The impending demise of the euro was not once mentioned in Monday night’s abysmal presidential debate on foreign policy. My take: Ron Paul won. The candidates seemingly agreed on more foreign policy issues than they disagreed on. One fallout: International observers, at least in the Arab world where the Syrian civil war is the dominant issue, care less than usual about who wins.
What’s all this about Mali? Gov. Mitt Romney referenced four times in Monday’s debate the conflict in the North African nation, where Tuareg rebels have been fighting for an independent state in the north—now apparently with the aid of al-Qaeda and its foreign operatives. What’s significant is that it demonstrates most clearly the shifting emphasis from central Asia to North Africa of al-Qaeda and its affiliates. And brings up the question of how the United States is positioning resources to combat it. But, of course, none of that was brought up in the presidential debate.

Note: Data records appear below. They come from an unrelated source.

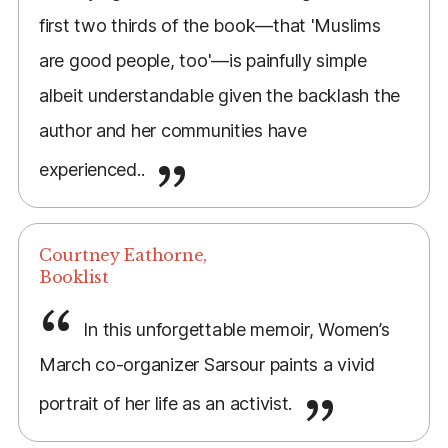
first two thirds of the book—that 'Muslims
are good people, too'—is painfully simple
albeit understandable given the backlash the
author and her communities have
experienced..
Courtney Eathorne,
Booklist
In this unforgettable memoir, Women’s
March co-organizer Sarsour paints a vivid
portrait of her life as an activist.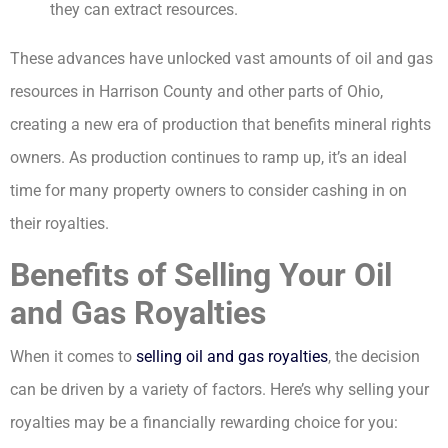
they can extract resources.
These advances have unlocked vast amounts of oil and gas
resources in Harrison County and other parts of Ohio,
creating a new era of production that benefits mineral rights
owners. As production continues to ramp up, it’s an ideal
time for many property owners to consider cashing in on
their royalties.
Benefits of Selling Your Oil
and Gas Royalties
When it comes to
selling oil and gas royalties
, the decision
can be driven by a variety of factors. Here’s why selling your
royalties may be a financially rewarding choice for you: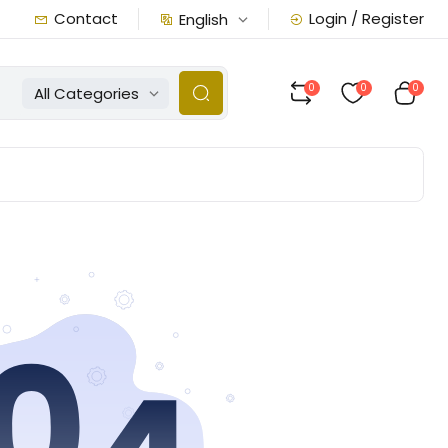
Contact
Login / Register
English
0
0
0
All Categories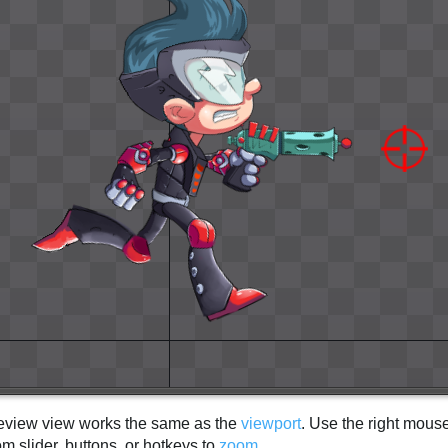
eview view works the same as the
viewport
. Use the right mous
m slider, buttons, or hotkeys to
zoom
.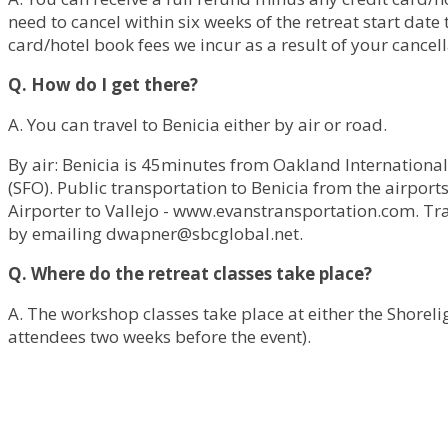
need to cancel within six weeks of the retreat start dat
card/hotel book fees we incur as a result of your cancell
Q. How do I get there?
A. You can travel to Benicia either by air or road.
By air: Benicia is 45minutes from Oakland International
(SFO). Public transportation to Benicia from the airport
Airporter to Vallejo - www.evanstransportation.com. Tr
by emailing
dwapner@sbcglobal.net
.
Q. Where do the retreat classes take place?
A. The workshop classes take place at either the Shoreligh
attendees two weeks before the event).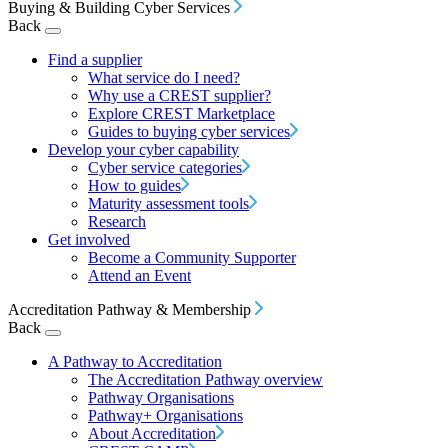
Buying & Building Cyber Services
Back
Find a supplier
What service do I need?
Why use a CREST supplier?
Explore CREST Marketplace
Guides to buying cyber services
Develop your cyber capability
Cyber service categories
How to guides
Maturity assessment tools
Research
Get involved
Become a Community Supporter
Attend an Event
Accreditation Pathway & Membership
Back
A Pathway to Accreditation
The Accreditation Pathway overview
Pathway Organisations
Pathway+ Organisations
About Accreditation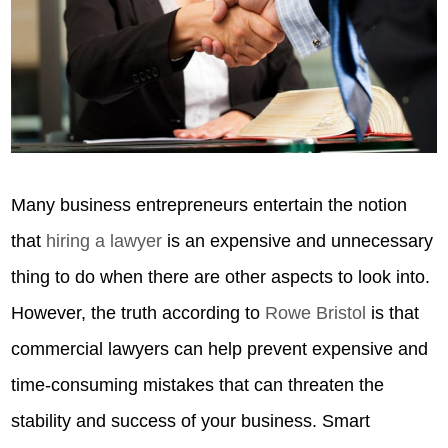
Many business entrepreneurs entertain the notion
that
hiring a lawyer
is an expensive and unnecessary
thing to do when there are other aspects to look into.
However, the truth according to
Rowe Bristol
is that
commercial lawyers can help prevent expensive and
time-consuming mistakes that can threaten the
stability and success of your business. Smart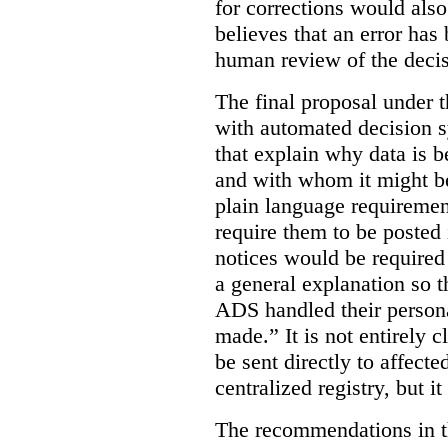
for corrections would als
believes that an error has
human review of the decis
The final proposal under t
with automated decision s
that explain why data is b
and with whom it might b
plain language requiremen
require them to be posted i
notices would be require
a general explanation so 
ADS handled their person
made.”
It is not entirely
be sent directly to affecte
centralized registry, but it
The recommendations in thi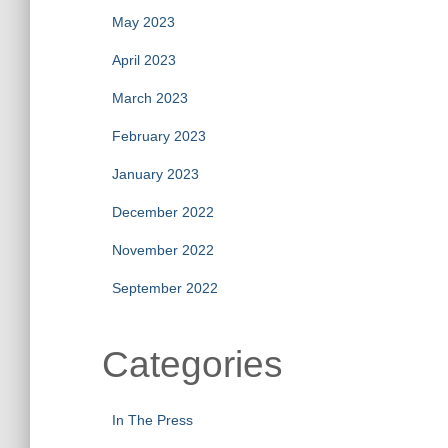
May 2023
April 2023
March 2023
February 2023
January 2023
December 2022
November 2022
September 2022
Categories
In The Press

An FBI team has been sent to Lebanon to probe last week’s car bombing in central Beirut that killed Lebanon’s internal security chief. Let’s hope they arrive on the scene sooner than they did in Benghazi, Libya.
Foreign donors? President Obama has received $4.5 million in online donations from people who live in ZIP codes that don’t exist. It raises the question of illegal campaign donations from foreign entities. Also, we’ve heard from a source of a European slated to fly to Florida to volunteer for the Obama campaign leading up to the election. This would represent a foreign donation in kind—also illegal. Anyone else heard these reports or an organized effort to solicit overseas volunteers?
More than 1,000 students from South Sudan are this week sitting for crucial exams to earn a Uganda Certificate of Education. In the world’s newest country, and a country that mostly lacks roads and electricity, qualifying to take entrance exams in a bordering state is an achievement.